▶ Task instructions: Your reply must contain exactly the lines running from the one with "X3696960Y3426960D01*" to the last line of the entries below, both included, and no other lines.

(Records provided)

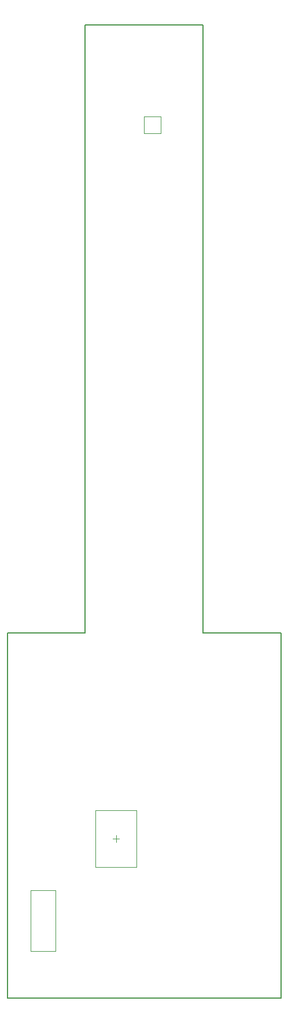
<source format=gbr>
%TF.GenerationSoftware,Altium Limited,Altium Designer,19.1.5 (86)*%
G04 Layer_Color=32768*
%FSLAX26Y26*%
%MOIN*%
%TF.FileFunction,Other,Mechanical_15*%
%TF.Part,Single*%
G01*
G75*
%TA.AperFunction,NonConductor*%
%ADD47C,0.003937*%
%ADD50C,0.007874*%
%ADD79C,0.001968*%
D47*
X3855315Y2190000D02*
X3894685D01*
X3875000Y2170315D02*
Y2209685D01*
X3525866Y1544134D02*
Y1894527D01*
X3384134D02*
X3525866D01*
X3384134Y1544134D02*
Y1894527D01*
Y1544134D02*
X3525866D01*
D50*
X3694997Y6870000D02*
X4374999D01*
X3250000Y1275000D02*
X4825000D01*
X3250000D02*
Y3375000D01*
X4825000Y1275000D02*
Y3375000D01*
X4375000D02*
Y3420000D01*
X3696960Y3375000D02*
Y3426960D01*
X4375000Y3375000D02*
X4825000D01*
X3250000D02*
X3696960D01*
X3694997Y6870000D02*
X3696960Y3426960D01*
X4374999Y6870000D02*
X4375000Y3420000D01*
D79*
X3756890Y2026614D02*
Y2353386D01*
X3993110Y2026614D02*
Y2353386D01*
X3756890Y2026614D02*
X3993110D01*
X3756890Y2353386D02*
X3993110D01*
X4037480Y6247520D02*
X4132756D01*
X4037480D02*
Y6342795D01*
X4132756D01*
Y6247520D02*
Y6342795D01*
%TF.MD5,05ec8fb2fa81ed594d72e4ca54c0027a*%
M02*

</source>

(End Records provided)

▶ Reply to the task:
X3696960Y3426960D01*
X4374999Y6870000D02*
X4375000Y3420000D01*
D79*
X3756890Y2026614D02*
Y2353386D01*
X3993110Y2026614D02*
Y2353386D01*
X3756890Y2026614D02*
X3993110D01*
X3756890Y2353386D02*
X3993110D01*
X4037480Y6247520D02*
X4132756D01*
X4037480D02*
Y6342795D01*
X4132756D01*
Y6247520D02*
Y6342795D01*
%TF.MD5,05ec8fb2fa81ed594d72e4ca54c0027a*%
M02*

</source>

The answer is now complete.